# Schools in and around Kanata, ON



## lasersailor (Nov 10, 2012)

Hi, this is my first post, so apologies if this has already been answered elsewhere. I am highly likely to be emigrating to Kanata (just outside Ottawa). I have two kids (eldest is 6). Does anyone have any data on the best schools in and around Kanata? Do they have schools tables like they do in the UK. I know that schools are very strict on boundaries, so I need to know where best to look for houses so that I can get my kids into the best school. I'd prefer the Public rather than the Catholic system, but I'm not hard-over on that. 
Also, I've heard that the Catholic system is better than the public system.
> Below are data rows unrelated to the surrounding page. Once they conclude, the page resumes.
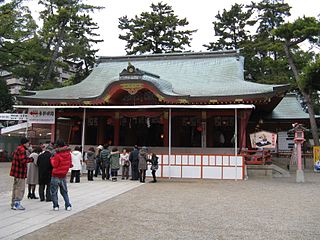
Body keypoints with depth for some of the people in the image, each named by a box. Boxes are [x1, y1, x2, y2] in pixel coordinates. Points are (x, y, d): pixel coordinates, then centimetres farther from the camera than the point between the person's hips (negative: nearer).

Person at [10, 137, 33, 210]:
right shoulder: (22, 150, -17)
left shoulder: (18, 148, 16)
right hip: (20, 172, -11)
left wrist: (26, 154, 12)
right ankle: (17, 204, -2)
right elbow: (23, 160, -25)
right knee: (20, 188, -5)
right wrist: (31, 159, -11)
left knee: (15, 187, 17)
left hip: (16, 171, 11)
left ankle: (13, 204, 25)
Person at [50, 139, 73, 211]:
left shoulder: (57, 154, -17)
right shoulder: (68, 153, -1)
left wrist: (52, 159, 1)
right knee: (64, 192, 15)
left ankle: (56, 206, 5)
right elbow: (70, 164, 6)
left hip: (56, 175, -5)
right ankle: (68, 206, 7)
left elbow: (54, 164, -13)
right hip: (64, 176, 5)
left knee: (54, 192, 8)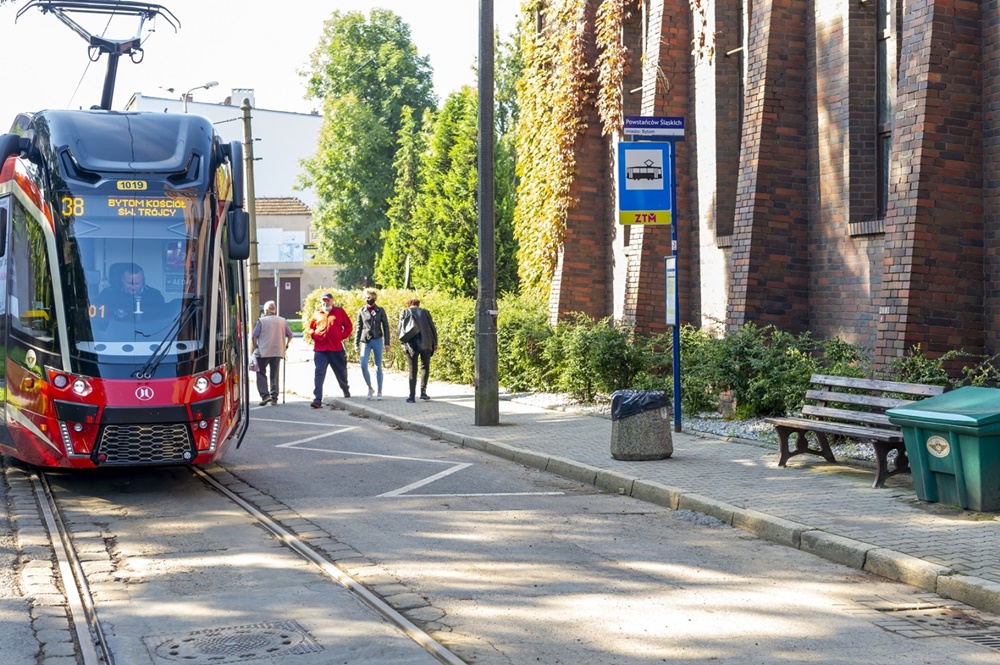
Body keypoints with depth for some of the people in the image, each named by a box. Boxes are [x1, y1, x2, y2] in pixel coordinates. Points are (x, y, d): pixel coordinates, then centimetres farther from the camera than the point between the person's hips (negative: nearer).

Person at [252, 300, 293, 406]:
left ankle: (265, 395, -9)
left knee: (261, 373, 6)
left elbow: (253, 336, -6)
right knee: (274, 374, 11)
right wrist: (286, 345, 21)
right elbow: (290, 335, 8)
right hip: (278, 352, 3)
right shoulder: (282, 321, 5)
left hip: (263, 352, -3)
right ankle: (274, 397, 8)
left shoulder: (262, 321, -5)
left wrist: (255, 347, 7)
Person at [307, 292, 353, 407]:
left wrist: (342, 336, -3)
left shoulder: (339, 312, 4)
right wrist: (314, 335, 4)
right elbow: (310, 327, 21)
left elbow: (349, 326, 8)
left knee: (341, 372, 16)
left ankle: (346, 391, 43)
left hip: (336, 348, 0)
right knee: (319, 374, -9)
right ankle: (317, 400, -13)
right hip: (320, 349, 0)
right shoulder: (317, 313, 9)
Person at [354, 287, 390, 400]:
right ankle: (370, 388, 4)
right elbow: (358, 328, 10)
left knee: (378, 367, 2)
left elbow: (386, 327, 4)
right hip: (365, 341, 1)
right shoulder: (362, 311, 6)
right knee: (363, 365, -14)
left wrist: (386, 343, -1)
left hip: (377, 340, -1)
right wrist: (356, 344, 7)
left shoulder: (380, 310, 2)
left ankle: (379, 392, 10)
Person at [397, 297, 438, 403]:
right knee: (425, 367, 14)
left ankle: (412, 396, 1)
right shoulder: (425, 312, 8)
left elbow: (401, 330, 0)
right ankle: (423, 391, 3)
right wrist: (435, 343, 12)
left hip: (411, 344, 0)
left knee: (412, 370, 4)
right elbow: (433, 328, 7)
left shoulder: (404, 312, 6)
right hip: (425, 343, 0)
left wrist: (403, 342, 10)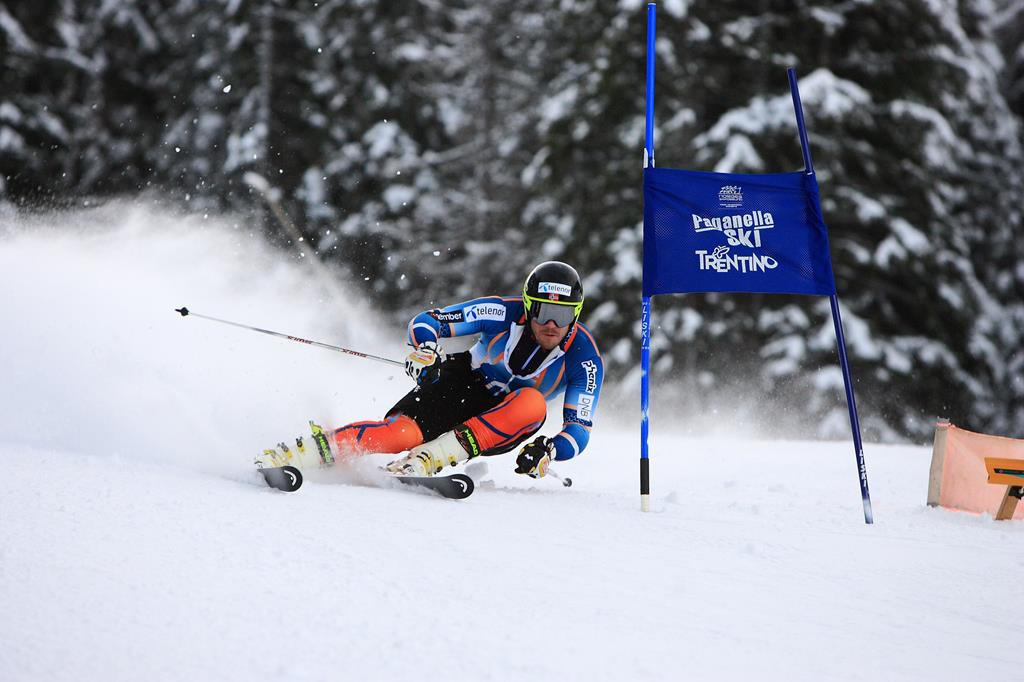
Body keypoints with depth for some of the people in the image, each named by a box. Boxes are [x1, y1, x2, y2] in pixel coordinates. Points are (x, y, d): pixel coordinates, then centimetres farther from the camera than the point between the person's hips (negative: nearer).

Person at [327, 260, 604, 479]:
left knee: (534, 404, -36)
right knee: (402, 433, -31)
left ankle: (431, 457, -36)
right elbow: (426, 321, -15)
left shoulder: (585, 358, -19)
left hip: (503, 425, 1)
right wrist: (425, 351, -38)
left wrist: (549, 451, -40)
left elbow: (580, 428, -19)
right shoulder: (505, 312, -20)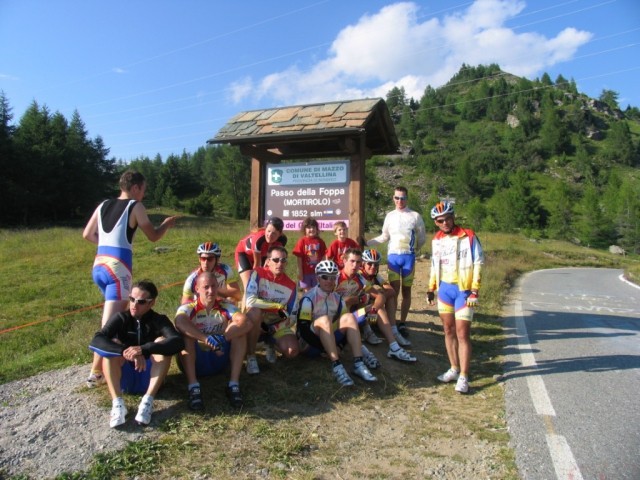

Is there any truth in that?

Thanks for your advice.


----------



## Auld Yin (Mar 10, 2009)

lasersailor said:


> Hi, this is my first post, so apologies if this has already been answered elsewhere. I am highly likely to be emigrating to Kanata (just outside Ottawa). I have two kids (eldest is 6). Does anyone have any data on the best schools in and around Kanata? Do they have schools tables like they do in the UK. I know that schools are very strict on boundaries, so I need to know where best to look for houses so that I can get my kids into the best school. I'd prefer the Public rather than the Catholic system, but I'm not hard-over on that.
> Also, I've heard that the Catholic system is better than the public system. Is there any truth in that?
> 
> Thanks for your advice.


Check the following for rankings. Rating your child?s school | School performance | Fraser Institute

The Catholic schools are generally regarded as having the edge on Public schools. However in the Catholc system the students wear uniforms and, I believe, required to take RI.


----------



## lasersailor (Nov 10, 2012)

*Thanks*

Thanks Auld Yin. Just what I was looking for.


----------